Just the cost savings alone by slashing the amount of federal employees being paid through our federal tax dollars would be a significant step in the right direction, not to mention the huge savings our country and the economy would see by severely pruning the bureaucracy, red tape, redundantly functioned agencies, and inefficiencies that we could correct or alleviate by doing so.
Indeed, three departments, all created within the last 50 years, could be administered, where required, far more efficiently on the state level.
The Department of Housing and Urban Development, which was elevated to cabinet level in 1965, is the first department that can be eliminated. This department’s elevation was a result of the Johnson administration’s attempt to fight the war on poverty and to stem the racial discrimination that was often present in obtaining housing. Well, we have seemingly long since lost that war on poverty despite all of those well-meaning intentions. The need for this behemoth and its thirteen subordinate agencies have not only NOT helped solve the problem of the poor in regards to their housing needs but have actually exacerbated it in many ways. Where the various needs still exists for the functions of this department’s administration, they can be far more efficiently and effectively carried out on the state level by those states that deem it necessary.
The Department of Energy, which was created in 1977 under the Carter administration, had the intended purpose of helping curtail our national dependency on foreign sources of energy; oil, in other words. Thirty-four years later we can all plainly see the results of this Department’s abject failure in weaning us off of these international sources of oil, while the only curtailment seems to have occurred in the development and exploitation of our own domestic sources of energy.
Where needed, the functions of this department can also be rolled back to the state level. The Nuclear Regulatory Commission can be reinstituted under the command of the United States Navy, where it was originally developed and run with an excellent safety record under Admiral Rickover.
Next, The Department of Education has also proven to be less than stellar in improving the educational results of our nation’s children. One-size-fits-all programs, like the No Child Left Behind Act, have shown to be ineffectual in improving the reading, math, and science skills of our nation’s students. Again, these functions are all much better served on the state level where they can far better administer to the needs of individual school districts in a much more efficient and timely manner than can the huge and slowly responding federal bureaucracy of the Department of Education.
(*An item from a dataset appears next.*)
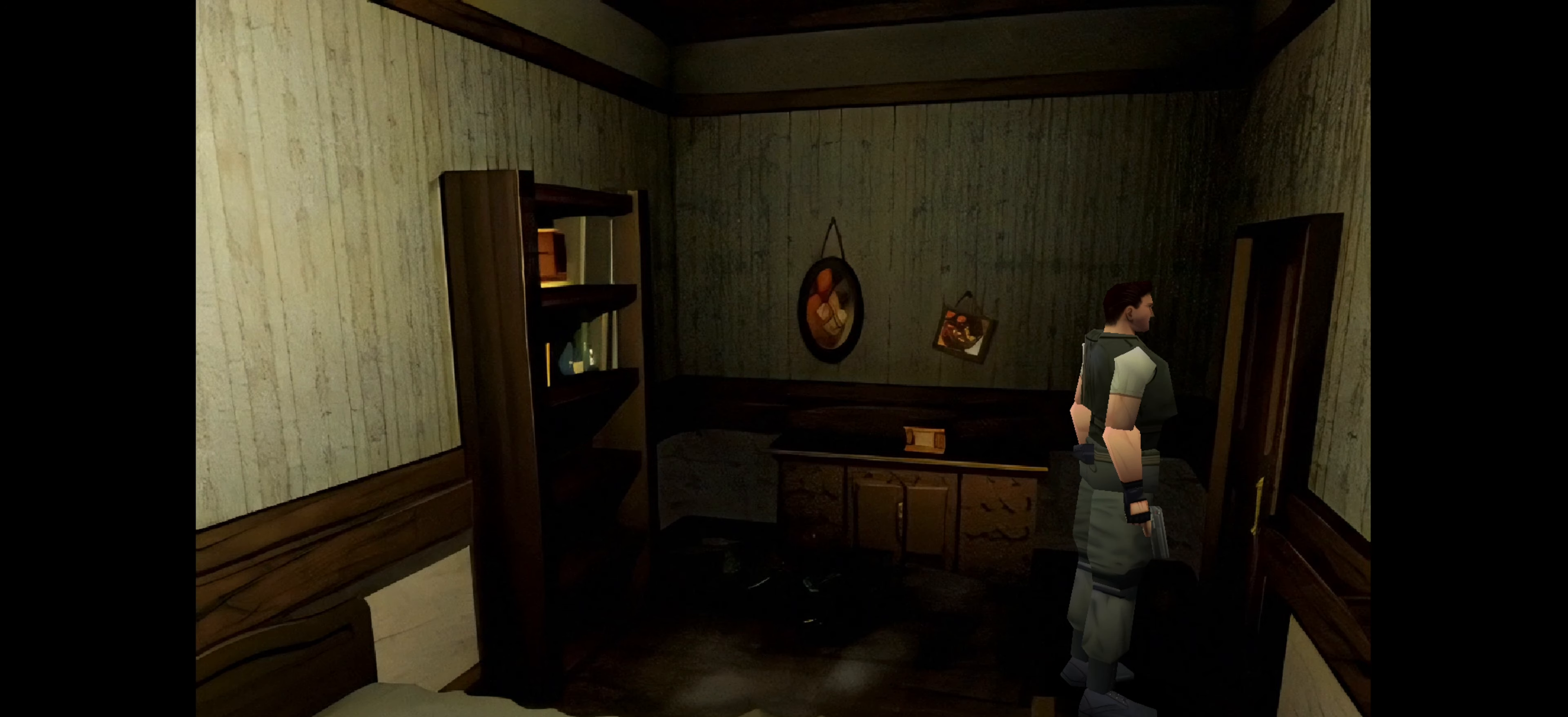
{"buttons": [], "left_stick": "center", "right_stick": "center", "events": []}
Many of the sub-agencies that fall under these fifteen federal departments can also be consolidated into fewer agencies or eliminated as un-necessary, redundant, or not fulfilling constitutional mandates accordingly. Over a third of the 282 agencies meet this criteria, again in my estimation.
I realize that the hypothetical cutting of federal departments and agencies is not politically viable and will never happen, particularly with the big government Republicans and the progressive Democrats still wielding far too much power in congress, but when the federal government is the nation’s largest employer, even when not counting the military, then we have grown far too big in the number of people necessary to administer the constitutional functions of our federal government.
Something needs to be done, in addition to some austerity cuts in spending, if we are to pull our nation back from the very brink of insolvency. These cuts and the passing of a constitutional balanced budget amendment would go a long way towards rescuing us from that increasingly certain demise that we will otherwise encounter very shortly.